Records from a data collection:
=====

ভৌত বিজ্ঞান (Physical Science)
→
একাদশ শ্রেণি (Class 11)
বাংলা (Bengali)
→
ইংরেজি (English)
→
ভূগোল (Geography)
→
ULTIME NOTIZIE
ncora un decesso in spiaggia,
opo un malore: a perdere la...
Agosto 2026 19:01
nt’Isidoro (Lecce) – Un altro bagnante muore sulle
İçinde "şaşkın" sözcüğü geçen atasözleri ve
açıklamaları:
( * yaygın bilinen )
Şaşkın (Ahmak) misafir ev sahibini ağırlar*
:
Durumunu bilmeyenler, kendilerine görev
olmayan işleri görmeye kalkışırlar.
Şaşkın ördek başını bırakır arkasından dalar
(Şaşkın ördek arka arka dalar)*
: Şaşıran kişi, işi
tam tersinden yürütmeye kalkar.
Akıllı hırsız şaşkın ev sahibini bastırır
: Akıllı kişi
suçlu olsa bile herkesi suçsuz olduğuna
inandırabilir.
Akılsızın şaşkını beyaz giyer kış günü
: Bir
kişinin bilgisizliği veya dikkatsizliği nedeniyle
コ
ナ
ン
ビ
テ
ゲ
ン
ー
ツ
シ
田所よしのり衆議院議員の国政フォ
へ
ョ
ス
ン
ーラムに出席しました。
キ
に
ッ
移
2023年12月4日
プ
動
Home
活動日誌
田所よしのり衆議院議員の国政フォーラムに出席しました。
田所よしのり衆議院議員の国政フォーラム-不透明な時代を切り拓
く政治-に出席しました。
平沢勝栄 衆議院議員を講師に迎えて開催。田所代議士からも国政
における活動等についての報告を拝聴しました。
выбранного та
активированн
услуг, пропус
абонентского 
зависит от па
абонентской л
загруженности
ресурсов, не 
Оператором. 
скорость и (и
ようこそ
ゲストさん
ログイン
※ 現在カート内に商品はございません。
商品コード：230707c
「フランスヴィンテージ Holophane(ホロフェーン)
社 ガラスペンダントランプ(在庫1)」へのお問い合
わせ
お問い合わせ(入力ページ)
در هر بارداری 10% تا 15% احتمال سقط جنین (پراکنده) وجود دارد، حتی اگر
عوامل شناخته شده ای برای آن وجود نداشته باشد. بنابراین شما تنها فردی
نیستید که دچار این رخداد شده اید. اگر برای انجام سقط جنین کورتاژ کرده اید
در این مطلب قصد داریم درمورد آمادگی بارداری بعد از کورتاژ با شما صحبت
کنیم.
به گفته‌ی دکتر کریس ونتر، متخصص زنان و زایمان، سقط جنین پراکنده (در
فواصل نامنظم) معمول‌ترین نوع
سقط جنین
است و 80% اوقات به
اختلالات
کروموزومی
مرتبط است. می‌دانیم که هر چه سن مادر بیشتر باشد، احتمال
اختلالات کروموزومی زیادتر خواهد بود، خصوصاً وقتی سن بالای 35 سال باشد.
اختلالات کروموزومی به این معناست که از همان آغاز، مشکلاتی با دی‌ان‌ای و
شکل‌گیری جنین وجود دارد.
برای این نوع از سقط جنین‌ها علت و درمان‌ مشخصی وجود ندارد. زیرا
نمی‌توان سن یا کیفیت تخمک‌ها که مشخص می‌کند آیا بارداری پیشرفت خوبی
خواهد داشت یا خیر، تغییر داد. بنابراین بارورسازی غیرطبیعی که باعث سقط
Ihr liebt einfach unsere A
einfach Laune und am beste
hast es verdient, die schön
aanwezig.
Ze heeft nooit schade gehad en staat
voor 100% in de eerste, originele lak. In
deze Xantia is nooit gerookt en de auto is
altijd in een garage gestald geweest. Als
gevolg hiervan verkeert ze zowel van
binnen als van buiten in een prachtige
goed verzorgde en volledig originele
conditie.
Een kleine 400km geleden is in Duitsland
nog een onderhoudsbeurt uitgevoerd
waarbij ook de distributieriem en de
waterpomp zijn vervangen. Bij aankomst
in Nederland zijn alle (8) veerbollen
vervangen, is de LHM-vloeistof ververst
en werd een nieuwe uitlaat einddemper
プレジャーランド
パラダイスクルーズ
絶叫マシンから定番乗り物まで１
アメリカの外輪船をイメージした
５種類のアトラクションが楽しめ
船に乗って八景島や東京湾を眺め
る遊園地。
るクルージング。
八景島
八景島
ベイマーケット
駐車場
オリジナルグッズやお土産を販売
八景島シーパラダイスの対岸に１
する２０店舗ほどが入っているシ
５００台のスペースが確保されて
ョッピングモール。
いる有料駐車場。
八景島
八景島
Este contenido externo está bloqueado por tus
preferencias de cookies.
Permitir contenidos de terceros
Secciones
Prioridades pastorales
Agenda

=====

Copy out each line of the entries above that holds "پراکنده".

Response >>
در هر بارداری 10% تا 15% احتمال سقط جنین (پراکنده) وجود دارد، حتی اگر
به گفته‌ی دکتر کریس ونتر، متخصص زنان و زایمان، سقط جنین پراکنده (در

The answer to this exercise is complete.